TEXT SECTION:
=-=-=
However, the increase in meteorological resolution also provides challenges. Wet deposition is particularly important when modelling a radiological release. This is a highly efficient process for removing radiological material from the atmosphere and depositing it through precipitation. As NWP models have increased in resolution so has their ability to represent small regions of heavy precipitation which when combined with dispersion models results in regions of high radiological activity requiring protective actions to be put in place. Work has been done to demonstrate the importance of using accurate precipitation data (Leadbetter, 2019). In addition, since Fukushima improvements have been made to the wet deposition parameterisation scheme to better represent the impact of size of the released particles on the efficiency of wet deposition (Webster and Thomson, 2017).  

Figure 5: Observed (left) and NAME predicted (right) deposits of Caesium-137 following the Fukushima accident.

For NAME to be used during an emergency response, it needs to run quickly. There is a balance between adding complexity to the modelling and timeliness of delivery of output. The introduction of parallelisation into NAME around the time of the Fukushima accident led to significant advances in runtime. This area continues to be developed and in 2019 and 2020 NAME there were further significant upgrades to the parallelisation and therefore speed of NAME.
=-=-=
COMPLETE THE FOLLOWING:
**1.** Convert the part of the records that opens with the line containing "The minimum distance you need to move backward is" and closes with the line containing "The green leafy tree at center is positioned", both lines included, into a Markdown table with the columns Row and Line. Omit blank lines and leave the pictures out.
**2.** Carry on the text about the NAME dispersion model from the point where it stops.
=-=-=
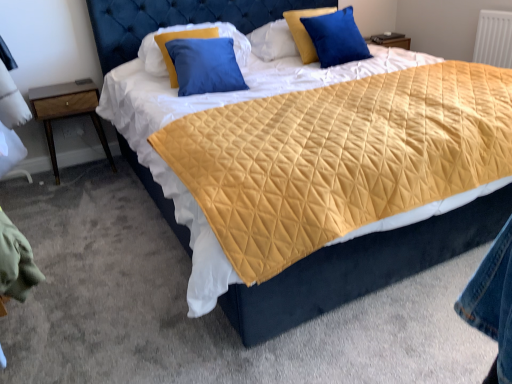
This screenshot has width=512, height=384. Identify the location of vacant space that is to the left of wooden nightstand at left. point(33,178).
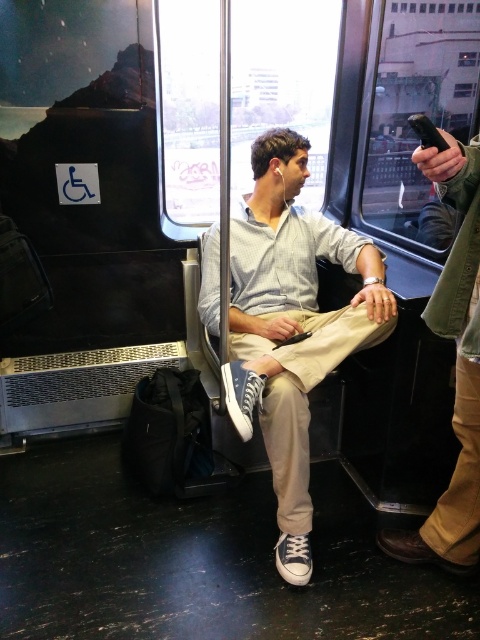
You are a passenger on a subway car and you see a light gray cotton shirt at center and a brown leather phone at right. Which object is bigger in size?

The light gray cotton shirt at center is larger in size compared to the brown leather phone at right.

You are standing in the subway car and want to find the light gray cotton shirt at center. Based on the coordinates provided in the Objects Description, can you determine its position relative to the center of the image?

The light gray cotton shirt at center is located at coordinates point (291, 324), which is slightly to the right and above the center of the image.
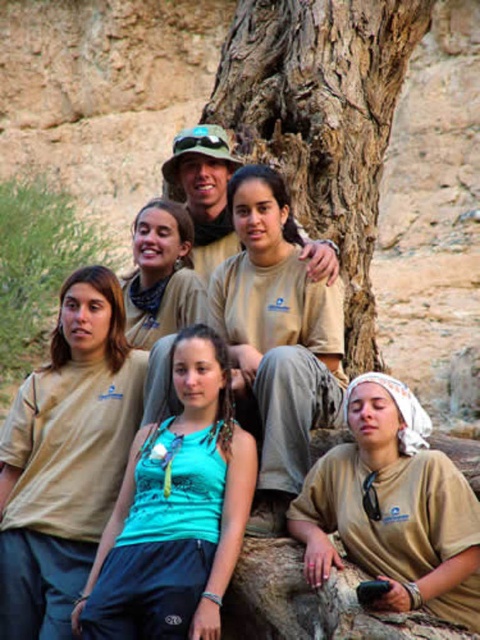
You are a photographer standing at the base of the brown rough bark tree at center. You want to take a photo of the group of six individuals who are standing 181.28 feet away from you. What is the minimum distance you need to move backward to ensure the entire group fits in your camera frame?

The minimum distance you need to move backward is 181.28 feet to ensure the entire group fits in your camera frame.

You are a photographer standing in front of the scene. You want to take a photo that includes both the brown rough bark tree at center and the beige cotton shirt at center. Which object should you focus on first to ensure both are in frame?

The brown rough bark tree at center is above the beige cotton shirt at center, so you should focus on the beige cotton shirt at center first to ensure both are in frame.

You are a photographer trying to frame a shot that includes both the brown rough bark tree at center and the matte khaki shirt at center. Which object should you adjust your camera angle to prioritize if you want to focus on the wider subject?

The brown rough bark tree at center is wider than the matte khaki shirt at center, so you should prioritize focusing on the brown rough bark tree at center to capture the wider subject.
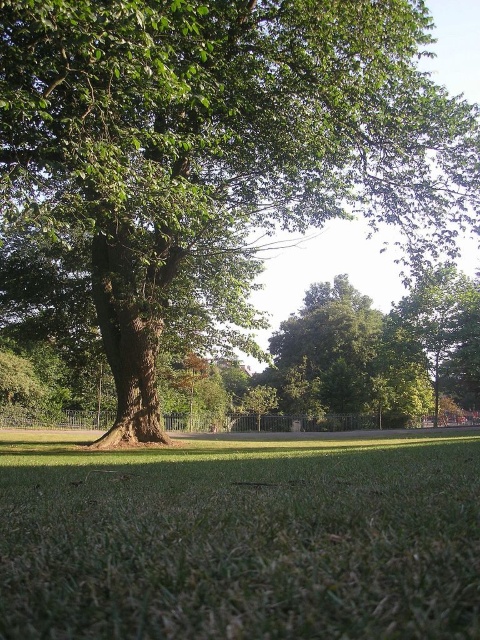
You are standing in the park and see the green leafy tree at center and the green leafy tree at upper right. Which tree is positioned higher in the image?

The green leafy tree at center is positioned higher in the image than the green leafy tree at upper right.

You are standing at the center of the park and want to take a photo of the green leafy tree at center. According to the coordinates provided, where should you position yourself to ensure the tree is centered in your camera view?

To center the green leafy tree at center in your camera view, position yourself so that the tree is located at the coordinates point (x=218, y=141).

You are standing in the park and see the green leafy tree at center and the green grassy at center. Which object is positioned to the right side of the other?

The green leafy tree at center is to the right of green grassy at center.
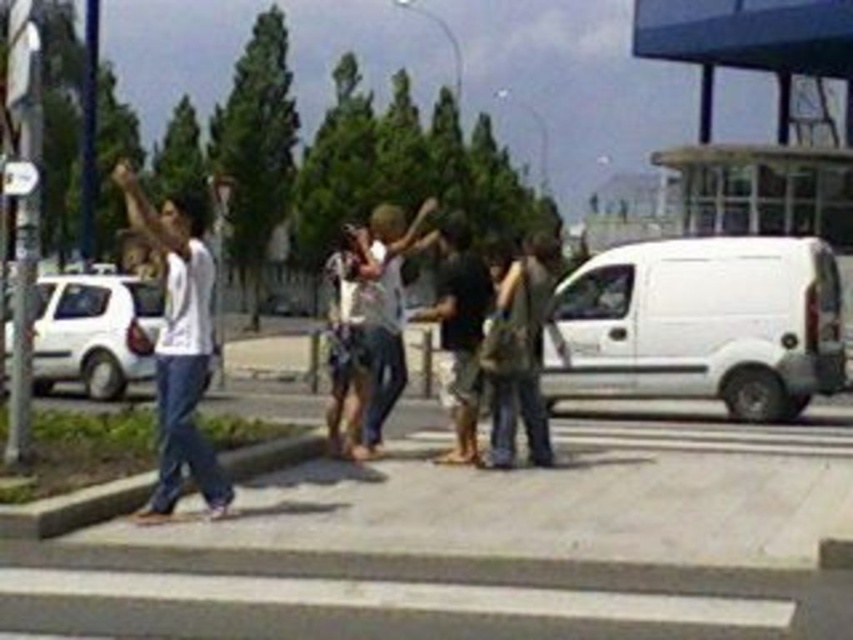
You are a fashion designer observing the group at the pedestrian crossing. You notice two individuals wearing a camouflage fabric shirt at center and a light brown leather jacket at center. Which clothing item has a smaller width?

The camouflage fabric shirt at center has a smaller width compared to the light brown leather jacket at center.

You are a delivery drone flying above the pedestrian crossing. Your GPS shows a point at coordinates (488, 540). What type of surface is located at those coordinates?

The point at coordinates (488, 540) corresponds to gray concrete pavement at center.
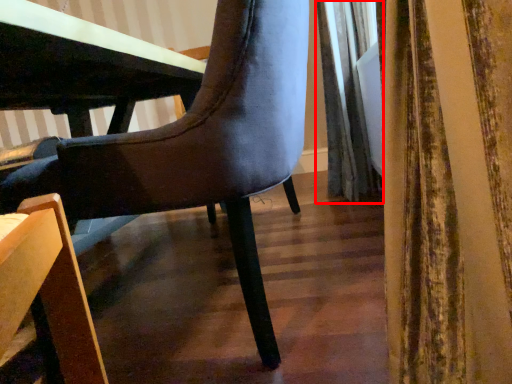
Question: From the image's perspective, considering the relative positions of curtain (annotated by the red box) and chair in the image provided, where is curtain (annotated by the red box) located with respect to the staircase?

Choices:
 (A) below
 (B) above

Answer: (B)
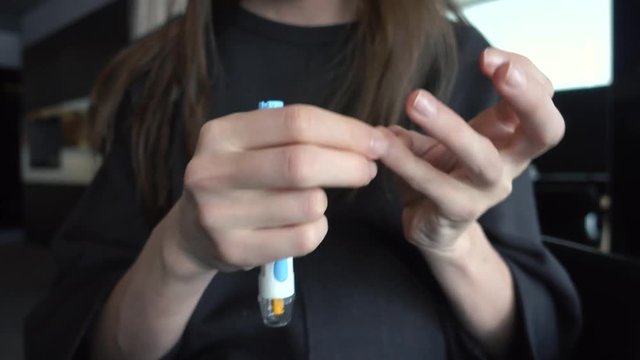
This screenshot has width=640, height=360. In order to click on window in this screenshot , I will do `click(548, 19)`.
=-=-=
ANSWERS TO THIS EXERCISE:
**1.**
| Row | Line |
|---|---|
| 1 | The minimum distance you need to move backward is 181.28 feet to ensure the entire group fits in your camera frame. |
| 2 | You are a photographer standing in front of the scene. You want to take a photo that includes both the brown rough bark tree at center and the beige cotton shirt at center. Which object should you focus on first to ensure both are in frame? |
| 3 | The brown rough bark tree at center is above the beige cotton shirt at center, so you should focus on the beige cotton shirt at center first to ensure both are in frame. |
| 4 | You are a photographer trying to frame a shot that includes both the brown rough bark tree at center and the matte khaki shirt at center. Which object should you adjust your camera angle to prioritize if you want to focus on the wider subject? |
| 5 | The brown rough bark tree at center is wider than the matte khaki shirt at center, so you should prioritize focusing on the brown rough bark tree at center to capture the wider subject. |
| 6 | You are standing in the park and see the green leafy tree at center and the green leafy tree at upper right. Which tree is positioned higher in the image? |
| 7 | The green leafy tree at center is positioned higher in the image than the green leafy tree at upper right. |

**2.**
Not all radiological releases are from a Nuclear Power Plant or even a known source. NAME has been utilised to model the dispersion of radioactive material released by fires in the forest of the Chernobyl Exclusion Zone on several occasions, including during 2020 when the fires were particularly extensive. Collaboration and adaptation of existing modelling processes were key to estimating the radiological material released, modelling the spread through the atmosphere, the deposition to the ground and the potential impacts. The assessment showed that impacts from the 2020 fires, and similar events, were small and limited to the local area.  

There have been a few instances where radiological material has been detected, but there has been no known release. Such a situation occurred in autumn 2007 when Ruthenium-106 was detected across a large area of Europe. Following this incident, a collaboration with the University of Bristol was initiated that resulted in the application of an inversion technique to identify possible locations of the release (Western et al., 2020a). This highlighted the value of combining information from modelling and measurements to analyse a situation and led to a successful workshop (Western et al, 2020b) and ongoing discussions on how to exploit the information available from both measurements and modelling.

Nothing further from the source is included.